• _WRITTEN INSTRUCTION_: Render the item lines below as a JSON list of strings, one string per line, from the line containing "genus: Ilex" up to and including the line containing "name author: Vahl". Leave out any blank lines.

• _RECORDS SHOWN_:

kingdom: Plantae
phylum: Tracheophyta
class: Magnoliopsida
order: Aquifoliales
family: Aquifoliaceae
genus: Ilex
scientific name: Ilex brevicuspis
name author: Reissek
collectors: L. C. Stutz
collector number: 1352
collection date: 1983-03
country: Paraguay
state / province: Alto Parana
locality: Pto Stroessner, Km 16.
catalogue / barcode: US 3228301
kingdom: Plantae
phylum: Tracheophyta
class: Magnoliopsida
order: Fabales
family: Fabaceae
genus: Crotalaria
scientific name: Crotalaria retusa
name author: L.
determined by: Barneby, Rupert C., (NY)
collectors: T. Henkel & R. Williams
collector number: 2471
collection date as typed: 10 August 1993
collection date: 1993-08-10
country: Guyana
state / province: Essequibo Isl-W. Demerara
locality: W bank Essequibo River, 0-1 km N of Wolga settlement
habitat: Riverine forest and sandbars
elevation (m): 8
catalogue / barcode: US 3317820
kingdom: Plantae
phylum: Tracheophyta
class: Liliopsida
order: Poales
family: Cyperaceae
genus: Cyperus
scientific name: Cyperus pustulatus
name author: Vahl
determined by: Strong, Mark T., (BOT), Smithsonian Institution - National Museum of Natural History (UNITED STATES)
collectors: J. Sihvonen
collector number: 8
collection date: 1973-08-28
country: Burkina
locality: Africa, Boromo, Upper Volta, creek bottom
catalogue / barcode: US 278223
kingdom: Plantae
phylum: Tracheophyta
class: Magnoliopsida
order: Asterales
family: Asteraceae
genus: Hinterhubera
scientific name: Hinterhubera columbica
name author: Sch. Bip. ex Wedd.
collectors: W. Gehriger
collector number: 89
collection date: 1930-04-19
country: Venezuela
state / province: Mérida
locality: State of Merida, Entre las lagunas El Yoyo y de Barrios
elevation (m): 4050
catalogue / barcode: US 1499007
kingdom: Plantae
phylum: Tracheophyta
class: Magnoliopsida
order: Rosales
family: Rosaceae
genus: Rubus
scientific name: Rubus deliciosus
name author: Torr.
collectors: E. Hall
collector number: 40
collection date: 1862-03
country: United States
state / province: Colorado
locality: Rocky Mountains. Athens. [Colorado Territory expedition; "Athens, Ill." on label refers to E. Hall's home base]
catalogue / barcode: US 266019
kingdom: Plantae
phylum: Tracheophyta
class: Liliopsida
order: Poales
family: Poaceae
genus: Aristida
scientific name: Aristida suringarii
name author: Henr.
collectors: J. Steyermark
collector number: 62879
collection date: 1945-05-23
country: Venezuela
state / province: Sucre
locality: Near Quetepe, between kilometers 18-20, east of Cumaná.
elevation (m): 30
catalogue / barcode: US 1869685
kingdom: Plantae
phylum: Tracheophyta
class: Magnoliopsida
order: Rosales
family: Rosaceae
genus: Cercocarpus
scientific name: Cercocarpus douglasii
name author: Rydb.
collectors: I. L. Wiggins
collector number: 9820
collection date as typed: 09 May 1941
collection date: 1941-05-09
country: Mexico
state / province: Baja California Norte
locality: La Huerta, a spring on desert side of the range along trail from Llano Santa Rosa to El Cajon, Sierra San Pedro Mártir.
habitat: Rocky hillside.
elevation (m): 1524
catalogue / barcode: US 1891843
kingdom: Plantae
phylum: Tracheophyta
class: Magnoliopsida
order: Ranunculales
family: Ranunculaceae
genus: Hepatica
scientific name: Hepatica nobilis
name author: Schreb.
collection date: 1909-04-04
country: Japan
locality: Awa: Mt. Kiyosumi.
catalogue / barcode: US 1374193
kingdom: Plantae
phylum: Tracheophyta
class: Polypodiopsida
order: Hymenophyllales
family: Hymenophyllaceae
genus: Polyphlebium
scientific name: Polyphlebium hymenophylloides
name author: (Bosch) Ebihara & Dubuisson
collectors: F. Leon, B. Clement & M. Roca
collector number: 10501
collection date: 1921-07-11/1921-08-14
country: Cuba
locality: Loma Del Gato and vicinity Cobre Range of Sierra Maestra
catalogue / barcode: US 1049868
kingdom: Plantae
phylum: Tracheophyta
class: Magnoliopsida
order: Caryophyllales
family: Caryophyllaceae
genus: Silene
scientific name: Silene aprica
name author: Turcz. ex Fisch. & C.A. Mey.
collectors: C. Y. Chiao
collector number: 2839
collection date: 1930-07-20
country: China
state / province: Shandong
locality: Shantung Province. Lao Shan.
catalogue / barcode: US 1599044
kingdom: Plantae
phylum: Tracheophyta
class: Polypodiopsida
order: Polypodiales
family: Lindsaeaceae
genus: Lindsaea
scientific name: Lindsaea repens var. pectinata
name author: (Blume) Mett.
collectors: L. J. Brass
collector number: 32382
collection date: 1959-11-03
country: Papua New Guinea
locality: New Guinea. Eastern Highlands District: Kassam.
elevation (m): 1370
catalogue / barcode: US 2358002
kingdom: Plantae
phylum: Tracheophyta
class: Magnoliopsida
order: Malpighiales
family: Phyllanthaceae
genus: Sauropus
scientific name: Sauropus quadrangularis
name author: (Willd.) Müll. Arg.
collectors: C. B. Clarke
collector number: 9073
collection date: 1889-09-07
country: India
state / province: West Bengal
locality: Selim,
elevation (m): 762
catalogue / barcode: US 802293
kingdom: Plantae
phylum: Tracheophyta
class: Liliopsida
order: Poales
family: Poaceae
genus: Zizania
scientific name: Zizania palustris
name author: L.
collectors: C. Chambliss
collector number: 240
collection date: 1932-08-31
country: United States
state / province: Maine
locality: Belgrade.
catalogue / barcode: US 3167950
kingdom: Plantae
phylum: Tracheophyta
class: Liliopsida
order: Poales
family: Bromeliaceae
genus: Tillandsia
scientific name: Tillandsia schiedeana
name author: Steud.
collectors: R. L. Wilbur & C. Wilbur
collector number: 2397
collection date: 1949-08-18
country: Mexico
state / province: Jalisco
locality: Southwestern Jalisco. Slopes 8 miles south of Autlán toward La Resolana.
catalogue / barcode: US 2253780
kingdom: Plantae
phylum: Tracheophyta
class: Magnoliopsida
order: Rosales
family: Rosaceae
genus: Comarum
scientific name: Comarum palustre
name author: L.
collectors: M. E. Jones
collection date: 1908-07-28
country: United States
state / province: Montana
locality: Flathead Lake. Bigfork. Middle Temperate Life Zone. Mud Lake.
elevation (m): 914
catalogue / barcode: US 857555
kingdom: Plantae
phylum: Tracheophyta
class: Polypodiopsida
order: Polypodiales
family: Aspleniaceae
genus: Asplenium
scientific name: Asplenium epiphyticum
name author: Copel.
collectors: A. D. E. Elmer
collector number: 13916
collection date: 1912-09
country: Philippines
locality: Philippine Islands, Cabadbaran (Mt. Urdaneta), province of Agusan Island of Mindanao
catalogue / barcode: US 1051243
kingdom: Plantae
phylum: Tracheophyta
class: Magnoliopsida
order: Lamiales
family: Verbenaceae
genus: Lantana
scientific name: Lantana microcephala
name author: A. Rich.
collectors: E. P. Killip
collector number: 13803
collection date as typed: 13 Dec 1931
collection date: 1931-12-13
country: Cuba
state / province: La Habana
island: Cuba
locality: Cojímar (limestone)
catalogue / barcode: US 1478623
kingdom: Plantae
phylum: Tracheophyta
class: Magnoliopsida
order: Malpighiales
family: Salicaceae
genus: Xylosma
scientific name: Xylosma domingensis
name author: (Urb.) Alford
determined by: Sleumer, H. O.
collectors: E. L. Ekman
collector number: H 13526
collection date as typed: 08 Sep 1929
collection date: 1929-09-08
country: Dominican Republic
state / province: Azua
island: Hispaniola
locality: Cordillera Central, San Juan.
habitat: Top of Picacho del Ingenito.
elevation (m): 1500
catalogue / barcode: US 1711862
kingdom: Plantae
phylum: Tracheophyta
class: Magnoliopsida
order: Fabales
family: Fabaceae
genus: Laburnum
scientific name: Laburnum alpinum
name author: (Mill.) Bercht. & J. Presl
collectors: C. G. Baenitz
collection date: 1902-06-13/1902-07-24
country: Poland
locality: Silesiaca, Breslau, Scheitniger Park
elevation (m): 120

• _FINISHED TASK_:
[
  "genus: Ilex",
  "scientific name: Ilex brevicuspis",
  "name author: Reissek",
  "collectors: L. C. Stutz",
  "collector number: 1352",
  "collection date: 1983-03",
  "country: Paraguay",
  "state / province: Alto Parana",
  "locality: Pto Stroessner, Km 16.",
  "catalogue / barcode: US 3228301",
  "kingdom: Plantae",
  "phylum: Tracheophyta",
  "class: Magnoliopsida",
  "order: Fabales",
  "family: Fabaceae",
  "genus: Crotalaria",
  "scientific name: Crotalaria retusa",
  "name author: L.",
  "determined by: Barneby, Rupert C., (NY)",
  "collectors: T. Henkel & R. Williams",
  "collector number: 2471",
  "collection date as typed: 10 August 1993",
  "collection date: 1993-08-10",
  "country: Guyana",
  "state / province: Essequibo Isl-W. Demerara",
  "locality: W bank Essequibo River, 0-1 km N of Wolga settlement",
  "habitat: Riverine forest and sandbars",
  "elevation (m): 8",
  "catalogue / barcode: US 3317820",
  "kingdom: Plantae",
  "phylum: Tracheophyta",
  "class: Liliopsida",
  "order: Poales",
  "family: Cyperaceae",
  "genus: Cyperus",
  "scientific name: Cyperus pustulatus",
  "name author: Vahl"
]